Barbara Kopple’s Oscar-Winning ‘American Dream’ Returns To Theaters
In 1990, teens were wearing baggy jeans. Julia Roberts topped the box office, parents stayed up late to catch a new animated series, “The Simpsons,” and woke up to daily papers about the Gulf War. Over in Austin, Minn., a young documentarian was up at dawn, driving to a local union meeting.
Thirty-six years later that filmmaker, Barbara Kopple, is looking back at her Academy Award–winning film “American Dream” (1990) with disbelief.
“I feel as if I never left,” Kopple told Access Hollywood. “It brings back all kinds of memories of being with those people and really watching them stand up for what they believe in. And it was a great experience, even though the outcome was not as wonderful as it could have been, right?”

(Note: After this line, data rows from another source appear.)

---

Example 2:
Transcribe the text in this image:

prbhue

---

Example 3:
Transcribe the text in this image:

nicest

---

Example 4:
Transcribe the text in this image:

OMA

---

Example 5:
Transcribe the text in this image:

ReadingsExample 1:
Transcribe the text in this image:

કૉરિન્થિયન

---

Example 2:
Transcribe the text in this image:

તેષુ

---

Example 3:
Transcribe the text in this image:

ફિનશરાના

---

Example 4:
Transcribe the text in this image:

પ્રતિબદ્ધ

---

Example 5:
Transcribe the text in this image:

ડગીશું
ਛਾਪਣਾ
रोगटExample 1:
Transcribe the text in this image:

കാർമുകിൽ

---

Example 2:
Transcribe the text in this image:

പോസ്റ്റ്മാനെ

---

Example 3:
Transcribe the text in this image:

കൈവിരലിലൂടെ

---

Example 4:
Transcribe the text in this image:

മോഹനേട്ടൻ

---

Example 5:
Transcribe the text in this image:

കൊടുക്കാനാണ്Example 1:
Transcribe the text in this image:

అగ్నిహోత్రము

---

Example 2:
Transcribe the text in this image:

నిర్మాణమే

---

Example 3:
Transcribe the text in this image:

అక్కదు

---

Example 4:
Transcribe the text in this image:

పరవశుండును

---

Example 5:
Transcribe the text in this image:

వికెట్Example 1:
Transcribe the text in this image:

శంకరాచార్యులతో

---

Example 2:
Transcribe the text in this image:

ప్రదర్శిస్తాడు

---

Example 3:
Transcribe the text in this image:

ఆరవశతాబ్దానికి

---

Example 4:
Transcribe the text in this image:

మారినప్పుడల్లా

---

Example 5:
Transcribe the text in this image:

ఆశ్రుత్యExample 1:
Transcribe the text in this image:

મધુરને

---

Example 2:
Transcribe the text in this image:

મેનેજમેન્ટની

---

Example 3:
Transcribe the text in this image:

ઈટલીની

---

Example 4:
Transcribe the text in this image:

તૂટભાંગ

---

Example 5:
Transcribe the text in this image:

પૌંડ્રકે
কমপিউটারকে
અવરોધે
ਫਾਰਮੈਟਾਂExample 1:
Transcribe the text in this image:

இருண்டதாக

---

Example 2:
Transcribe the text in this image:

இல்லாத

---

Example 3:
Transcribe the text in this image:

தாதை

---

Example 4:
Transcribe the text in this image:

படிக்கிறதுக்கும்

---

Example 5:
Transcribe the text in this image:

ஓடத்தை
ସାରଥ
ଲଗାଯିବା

Supervised by Kopple herself, the newly minted 4K restoration of the 1990 film follows a local union in Austin, Minn., as members navigate the Hormel strikes of the late 1980s. It’s journalism in action, with Kopple and her army of cameras and sound recordists on the frontlines of a fight for the working class. Grainy textures, colorful jackets, and graphic hats fill the frame. A woman in a blue shirt reading “Cram the Spam” pops out among the Midwestern crowd. “American Dream” is a fitting title.
“It just hit me,” Kopple said, describing how she landed on the title. “This one woman said, ‘All I want to do is live in my $32,000 house. And with this going on, I can’t afford it.’ You know, to be people—to go on camping trips, to take their kids to the beach, to have barbecues, to do all the things that give you a great quality of life.”
As the story goes, Kopple was working on a documentary about the Armour meatpacking plant in a nearby town when the plant shuttered, leaving the community feeling desolate.
“It was sort of like, in the next few days after that, a ‘Grapes of Wrath’ kind of feeling, you know, putting everything in trucks and leaving town, not knowing where they were going,” she recalled.
Kopple turned on the radio and heard a fired-up crowd in Austin, Minn. She tracked the scent of the story like a hound dog, driving toward the action after learning about the Hormel strikes.
“I think the passion for making these films comes from loving people and wanting to see them happy and good things happening to them or watching them change,” she continued.
“American Dream” explores male identity in the workplace, and in one particularly moving scene, Kopple sits across from an elderly man as he comes to grips with that reality.
“You feel like his story and his feelings will never be silenced because you’re getting them on film. So it gives you confidence, and some power, to keep going,” she said. “Being able to capture all of those feelings is something that’s really important to me.”
Almost four decades later, it still resonates, and Kopple hasn’t eaten Hormel products since.
Later this year, Kopple will celebrate 50 years of her 1976 film “Harlan County, USA,” about labor strikes in the mining industry, which brought her international acclaim. The native New Yorker began her career in clinical psychology before shifting to filmmaking when she realized that while people might not read what she wrote, they would watch it. As for why audiences are still watching the film 50 years later, Kopple points to modern parallels.
“I think that it’s unfortunately timeless. It’s about people all over our country fighting for basic human rights, for a decent salary and a safe place to work. That’s what the people of Harlan County were doing. They were willing to give up everything to have a union, because unions protect vacations, help ensure safety in plants as much as possible, and fight for good wages,” she said.
This September, the 79-year-old will screen the film in Harlan County, Ky., where the mines have since closed and many of the families Kopple spoke with have moved away. But the embers of a once-passed revolution remain.
That, along with the memory of winning the Oscar for Best Documentary, the first time a woman won in the category.
“I heard the words ‘Harlan County,’ and two hands from behind me pushed me up. I could feel my heart beating somewhere in the room,” Kopple recalled. “Right after the Academy Awards, I called the coal miners and their wives, and they had been driving around in their cars, screaming at the top of their lungs: ‘We won an award! We won an award!’”
“American Dream” opens at the IFC Center in New York City and nationwide from May 1, and “Harlan County, USA” is available to stream on the Criterion Channel.